Remarks of Commissioner McDowell
Remarks of Commissioner Robert M. McDowell
FCC Advisory Committee on Diversity for Communications in the Digital Age
December 6, 2011I am delighted that the Diversity Committee is finally meeting and I thank this incredibly
talented group for agreeing to participate. A special thanks to Henry Rivera for chairing the
committee yet again. I would also like to acknowledge Barbara Kreisman, who will serve as the
Designated Federal Officer for the Committee; Carolyn Fleming Williams and Nicole McGinnis,
who will also represent the Commission as Designated Deputy Federal Officers; and Tom Reed,
the Chief of the Office of Communications Business Opportunities. I am also pleased that we
are joined by the Reverend Jesse Jackson. Thank you for making the trip to be with us here
The last time the Diversity Committee met was December 2, 2010, more than a year ago.
The delay in announcing the members and convening the re-chartered Committee should not be
taken as an indication of this Committee’s relevance and worth. I cannot overemphasize the vital
importance of this Committee’s work to the Commission and the public. I hope that next year,
with your recommendations, the Commission will be able to promote policies that enhance the
ability of all Americans, particularly women and minorities, to participate in the communications
industry at all levels – as owners, managers, employees and in other roles.
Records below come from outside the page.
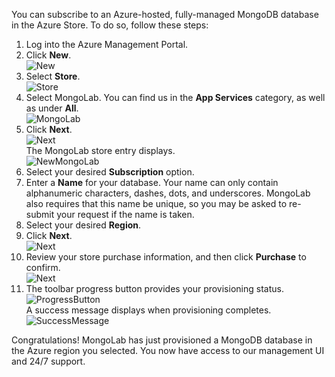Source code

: You can subscribe to an Azure-hosted, fully-managed MongoDB database in the Azure Store. To do so, follow these steps:

1. Log into the Azure Management Portal.
1. Click **New**.  
![New][button-new]
1. Select **Store**.  
![Store][button-store]
1. Select MongoLab. You can find us in the **App Services** category, as well as under **All**.  
![MongoLab][entry-mongolab]
1. Click **Next**.  
![Next][button-next]  
  The MongoLab store entry displays.  
![NewMongoLab][screen-newmongolab]
1. Select your desired **Subscription** option.
1. Enter a **Name** for your database. Your name can only contain alphanumeric characters, dashes, dots, and underscores. MongoLab also requires that this name be unique, so you may be asked to re-submit your request if the name is taken.
1. Select your desired **Region**.
1. Click **Next**.  
![Next][button-next]
1. Review your store purchase information, and then click **Purchase** to confirm.  
![Next][button-purchase]  
1. The toolbar progress button provides your provisioning status.  
![ProgressButton][button-progress]  
A success message displays when provisioning completes.  
![SuccessMessage][message-success]

Congratulations! MongoLab has just provisioned a MongoDB database in the Azure region you selected. You now have access to our management UI and 24/7 support.

[button-new]: ./media/howto-provision-mongolab/button-new.png
[button-store]: ./media/howto-provision-mongolab/button-store.png
[button-next]: ./media/howto-provision-mongolab/button-next.png
[button-purchase]: ./media/howto-provision-mongolab/button-purchase.png
[button-progress]: ./media/howto-provision-mongolab/button-progress.png
[entry-mongolab]: ./media/howto-provision-mongolab/entry-mongolab.png 
[screen-newmongolab]: ./media/howto-provision-mongolab/screen-newmongolab.png 
[message-success]: ./media/howto-provision-mongolab/message-provisionsuccess.png


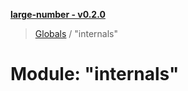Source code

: **[large-number - v0.2.0](../README.md)**

> [Globals](../globals.md) / "internals"

# Module: "internals"
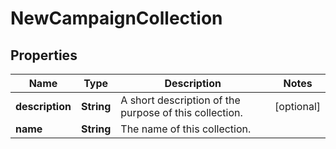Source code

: 

# NewCampaignCollection

## Properties

Name | Type | Description | Notes
------------ | ------------- | ------------- | -------------
**description** | **String** | A short description of the purpose of this collection. |  [optional]
**name** | **String** | The name of this collection. | 



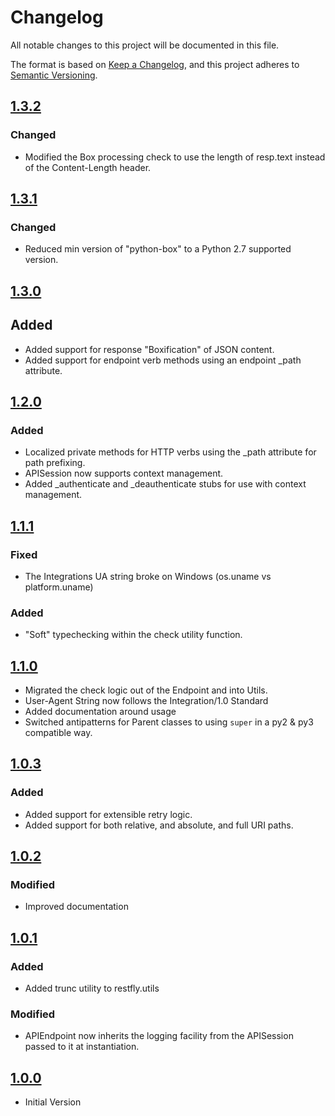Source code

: # Changelog
All notable changes to this project will be documented in this file.

The format is based on [Keep a Changelog](https://keepachangelog.com/en/1.0.0/),
and this project adheres to [Semantic Versioning](https://semver.org/spec/v2.0.0.html).

## [1.3.2]
### Changed
- Modified the Box processing check to use the length of resp.text instead of the Content-Length header.

## [1.3.1]
### Changed
- Reduced min version of "python-box" to a Python 2.7 supported version.

## [1.3.0]
## Added
- Added support for response "Boxification" of JSON content.
- Added support for endpoint verb methods using an endpoint _path attribute.

## [1.2.0]
### Added
- Localized private methods for HTTP verbs using the _path attribute for path prefixing.
- APISession now supports context management.
- Added _authenticate and _deauthenticate stubs for use with context management.

## [1.1.1]
### Fixed
- The Integrations UA string broke on Windows (os.uname vs platform.uname)

### Added
- "Soft" typechecking within the check utility function.

## [1.1.0]
- Migrated the check logic out of the Endpoint and into Utils.
- User-Agent String now follows the Integration/1.0 Standard
- Added documentation around usage
- Switched antipatterns for Parent classes to using `super` in a py2 & py3 compatible way.

## [1.0.3]
### Added
- Added support for extensible retry logic.
- Added support for both relative, and absolute, and full URI paths.

## [1.0.2]
### Modified
- Improved documentation

## [1.0.1]
### Added
- Added trunc utility to restfly.utils

### Modified
- APIEndpoint now inherits the logging facility from the APISession passed to it
  at instantiation.

## [1.0.0]
- Initial Version

[1.3.2]: https://github.com/SteveMcGrath/restfly/compare/1.3.1...1.3.2
[1.3.1]: https://github.com/SteveMcGrath/restfly/compare/1.3.0...1.3.1
[1.3.0]: https://github.com/SteveMcGrath/restfly/compare/1.2.0...1.3.0
[1.2.0]: https://github.com/SteveMcGrath/restfly/compare/1.1.1...1.2.0
[1.1.1]: https://github.com/SteveMcGrath/restfly/compare/1.1.0...1.1.1
[1.1.0]: https://github.com/SteveMcGrath/restfly/compare/1.0.3...1.1.0
[1.0.3]: https://github.com/SteveMcGrath/restfly/compare/1.0.2...1.0.3
[1.0.2]: https://github.com/SteveMcGrath/restfly/compare/1.0.1...1.0.2
[1.0.1]: https://github.com/SteveMcGrath/restfly/compare/1.0.0...1.0.1
[1.0.0]: https://github.com/SteveMcGrath/restfly/commit/96c389866da658374736942a0771bf47ff0ccb4c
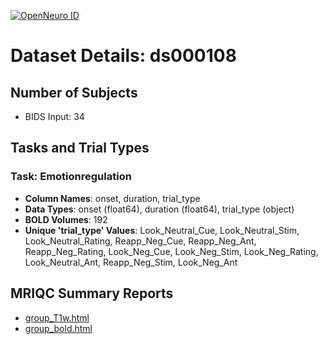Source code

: [![OpenNeuro ID](https://img.shields.io/badge/OpenNeuro_Dataset-ds000108-blue?style=for-the-badge)](https://openneuro.org/datasets/ds000108)

# Dataset Details: ds000108

## Number of Subjects
- BIDS Input: 34

## Tasks and Trial Types
### Task: Emotionregulation
- **Column Names**: onset, duration, trial_type
- **Data Types**: onset (float64), duration (float64), trial_type (object)
- **BOLD Volumes**: 192
- **Unique 'trial_type' Values**: Look_Neutral_Cue, Look_Neutral_Stim, Look_Neutral_Rating, Reapp_Neg_Cue, Reapp_Neg_Ant, Reapp_Neg_Rating, Look_Neg_Cue, Look_Neg_Stim, Look_Neg_Rating, Look_Neutral_Ant, Reapp_Neg_Stim, Look_Neg_Ant

## MRIQC Summary Reports
- [group_T1w.html](https://htmlpreview.github.io/?https://github.com/demidenm/openneuro_glmfitlins/blob/main/statsmodel_specs/ds000108/mriqc_summary/group_T1w.html)
- [group_bold.html](https://htmlpreview.github.io/?https://github.com/demidenm/openneuro_glmfitlins/blob/main/statsmodel_specs/ds000108/mriqc_summary/group_bold.html)
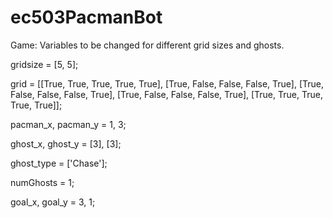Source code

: # ec503PacmanBot
Game:
Variables to be changed for different grid sizes and ghosts.

gridsize = [5, 5];

grid = [[True, True, True, True, True], 
		[True, False, False, False, True],
		[True, False, False, False, True],
		[True, False, False, False, True],
		[True, True, True, True, True]];
    
pacman_x, pacman_y = 1, 3;

ghost_x, ghost_y = [3], [3];

ghost_type = ['Chase'];

numGhosts = 1;

goal_x, goal_y = 3, 1;
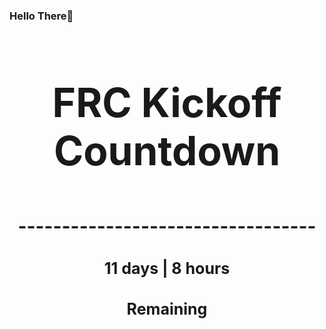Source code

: ### Hello There👋

<!---START-TIMER--->
<h3 align='center' style='font-size: 64px;'>FRC Kickoff Countdown</h3>
<h3 align='center' style='font-size: 30px;'>----------------------------------</h3>
<h3 align='center' style='font-size: 25px;'>11 days | 8 hours</h3>
<h3 align='center' style='font-size: 25px;'>Remaining</h3>
<!---END-TIMER--->

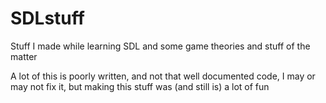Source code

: # SDLstuff
Stuff I made while learning SDL and some game theories and stuff of the matter

A lot of this is poorly written, and not that well documented code, I may or may not fix it, but making this stuff was (and still is) a lot of fun

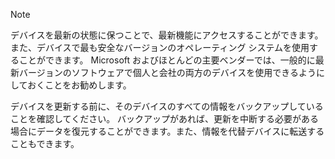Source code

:   > [!NOTE]
  > デバイスを最新の状態に保つことで、最新機能にアクセスすることができます。また、デバイスで最も安全なバージョンのオペレーティング システムを使用することができます。 Microsoft およびほとんどの主要ベンダーでは、一般的に最新バージョンのソフトウェアで個人と会社の両方のデバイスを使用できるようにしておくことをお勧めします。

デバイスを更新する前に、そのデバイスのすべての情報をバックアップしていることを確認してください。 バックアップがあれば、更新を中断する必要がある場合にデータを復元することができます。また、情報を代替デバイスに転送することもできます。 


<!--HONumber=Dec16_HO3-->


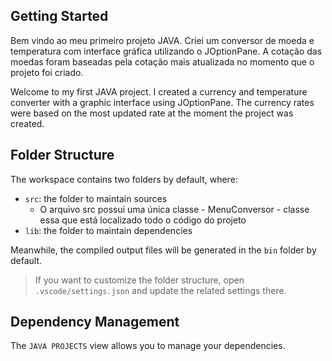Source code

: ## Getting Started

Bem vindo ao meu primeiro projeto JAVA. Criei um conversor de moeda e temperatura com interface gráfica utilizando o JOptionPane.
A cotação das moedas foram baseadas pela cotação mais atualizada no momento que o projeto foi criado.

Welcome to my first JAVA project. I created a currency and temperature converter with a graphic interface using JOptionPane.
The currency rates were based on the most updated rate at the moment the project was created.

## Folder Structure

The workspace contains two folders by default, where:

- `src`: the folder to maintain sources
    - O arquivo src possui uma única classe - MenuConversor - classe essa que está localizado todo o código do projeto
- `lib`: the folder to maintain dependencies

Meanwhile, the compiled output files will be generated in the `bin` folder by default.

> If you want to customize the folder structure, open `.vscode/settings.json` and update the related settings there.

## Dependency Management

The `JAVA PROJECTS` view allows you to manage your dependencies.
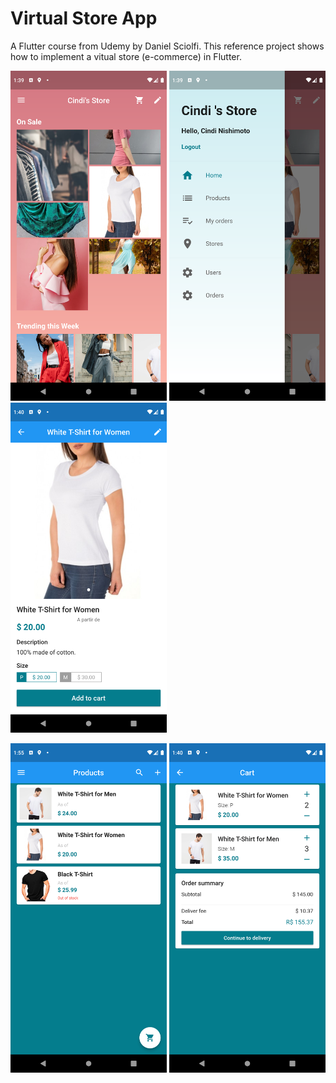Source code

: # Virtual Store App

A Flutter course from Udemy by Daniel Sciolfi.
This reference project shows how to implement a vitual store (e-commerce) in Flutter.
<p float="left">
  <img src="web/icons/pic_1.png" width="250" />
  <img src="web/icons/pic_2.png" width="250" />
  <img src="web/icons/pic_3.png" width="250" />
</p>
  <img src="web/icons/pic_3B.png" width="250" />
  <img src="web/icons/pic_4.png" width="250" />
In fact, the influence of this Committee extends well beyond this building. Not only do
the suggestions made by this group affect the rules adopted by the Commission, but your
recommendations have also prompted industry to take voluntary action. For instance, the
American Association of Advertising Agencies (4A’s) has developed and circulated to its
members an advertising non-discrimination policy framework to end the practice of “no urban/no
Hispanic” dictates. Thanks in part to the hard work of this Committee, which led to the
Commission adopting the nondiscrimination rule for advertising sales contracts as part of the
2007 Diversity Order, the advertising industry – which we do not regulate – has also
implemented processes to eradicate this despicable practice.
Just this morning, I was informed by Sherman Kizart that many of the CEOs of largest
advertising agencies have signed pledges to implement the 4A’s non-discrimination policy.
These agencies control an estimated 7 out of every 10 dollars spent on advertising. This
achievement is highly significant and I would like to thank Sherman for his tireless efforts. He
has some additional ideas regarding the policy to end “no urban/no Hispanic” dictates and I hope
this Committee will strongly consider them.
As you may know, many of the other diversity provisions adopted in the 2007 Diversity
Order were struck down by the Third Circuit in the Prometheus II decision. The court’s decision
makes the work that you will undertake here especially significant and timely. I hope this
Committee will actively engage on the myriad of proposals to enhance media diversity that have
been considered in the past and that may be introduced in the future. All suggestions need to be
fully evaluated. We can use your help and expertise in determining which policies will be the
most effective and practicable.
Of course, any actions the Commission would take in this area must also be legally
sustainable and satisfy the rigorous demands of the Equal Protection Clause, as interpreted under
the Supreme Court’s Adarand line of cases. While I am at it, I would like to reiterate that the
diversity studies should be completed as soon as possible to assist us in supporting any new
regulations and determining the best approaches to increasing diversity.
I have had the pleasure of meeting with several members of the Committee over my years
at the Commission and I look forward to working with all of you all in the weeks and months to
come. I will close by simply reiterating my heartfelt gratitude for your service to this country.